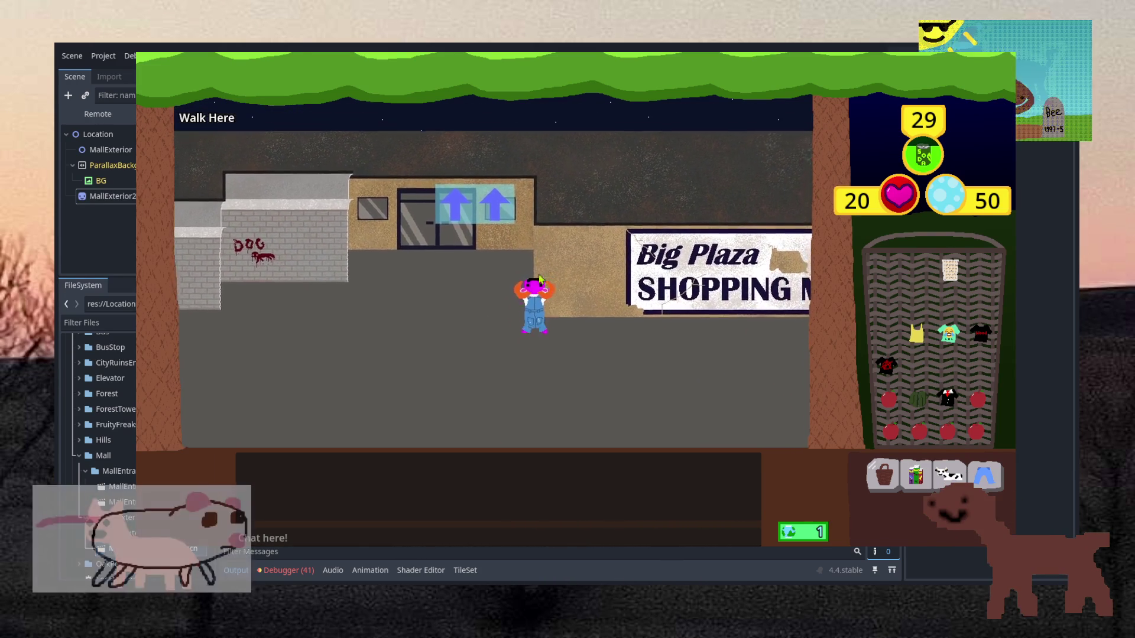
pyautogui.click(541, 314)
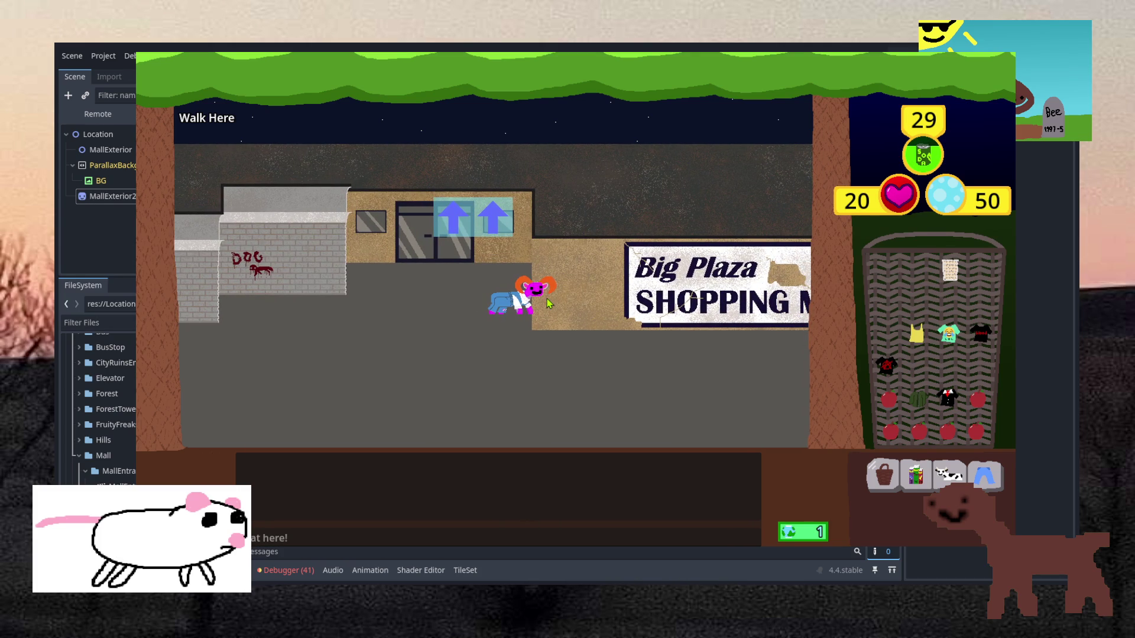
pyautogui.click(429, 309)
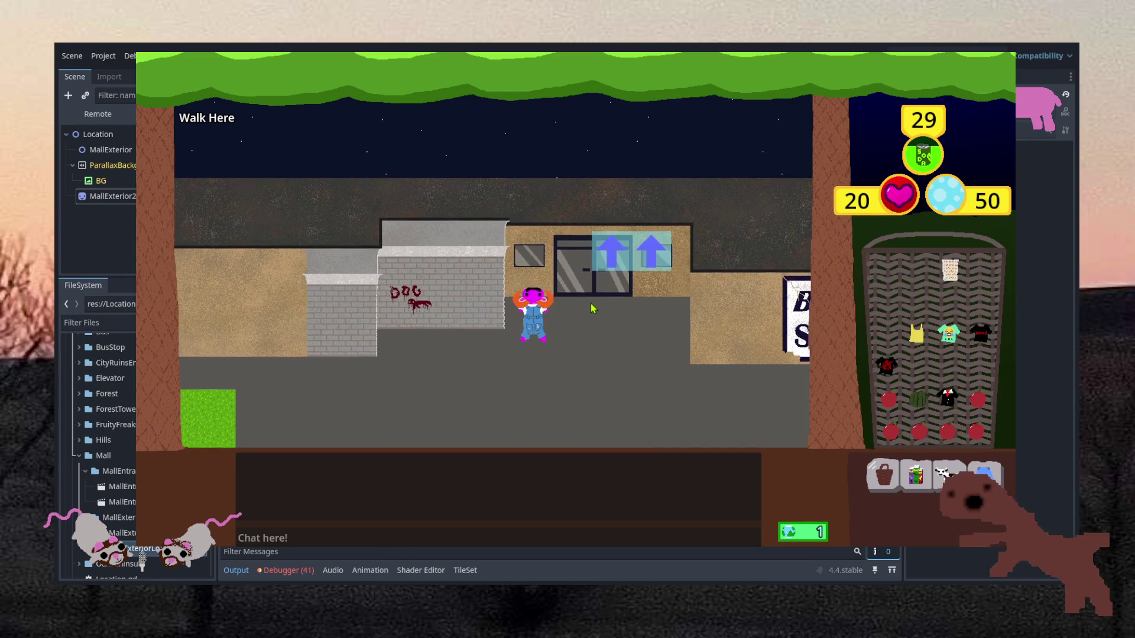
pyautogui.click(592, 308)
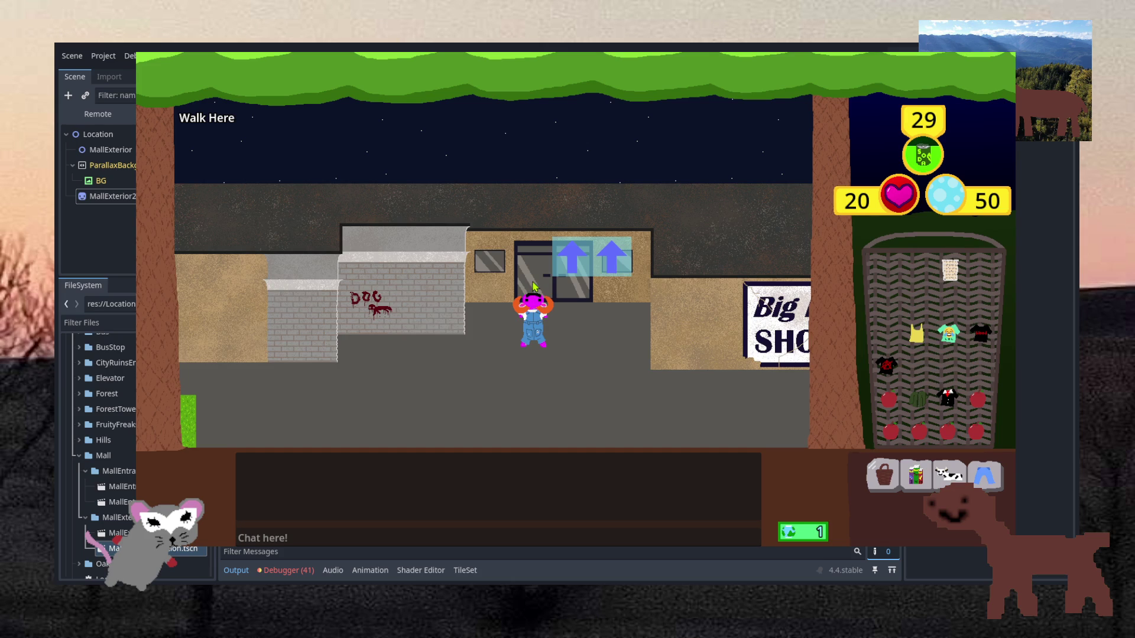
pyautogui.click(506, 325)
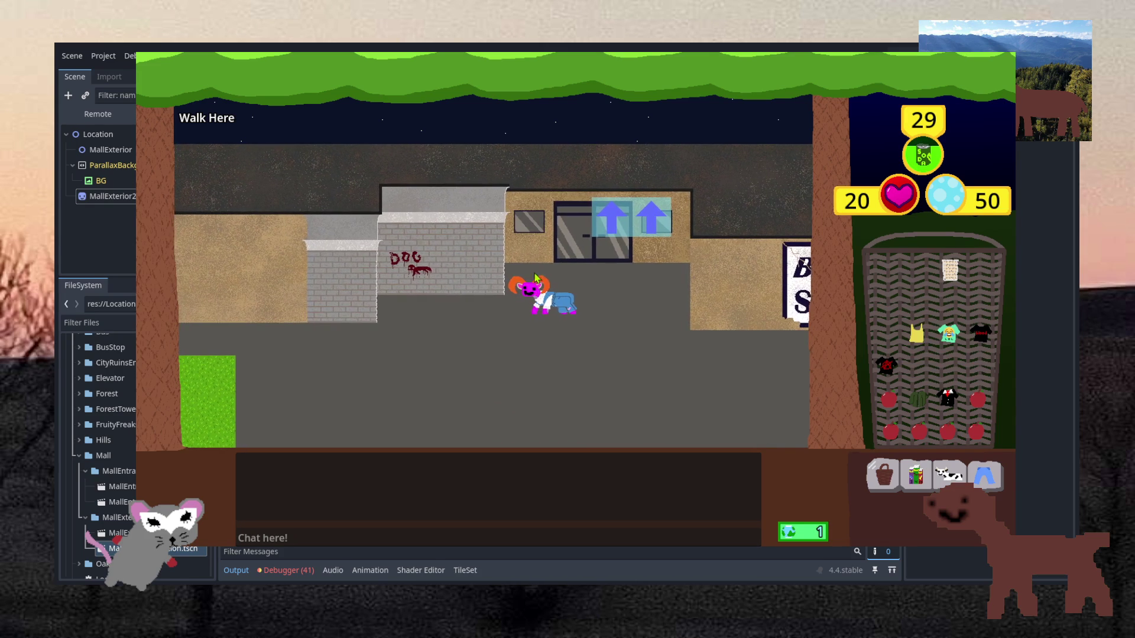
pyautogui.click(534, 276)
■ ■ ■ ■
_Requirement_.
All of the lines above must be printed again exactly, and no picture may appear in the copy.

_Written answer_.
pyautogui.click(541, 314)
pyautogui.click(429, 309)
pyautogui.click(592, 308)
pyautogui.click(506, 325)
pyautogui.click(534, 276)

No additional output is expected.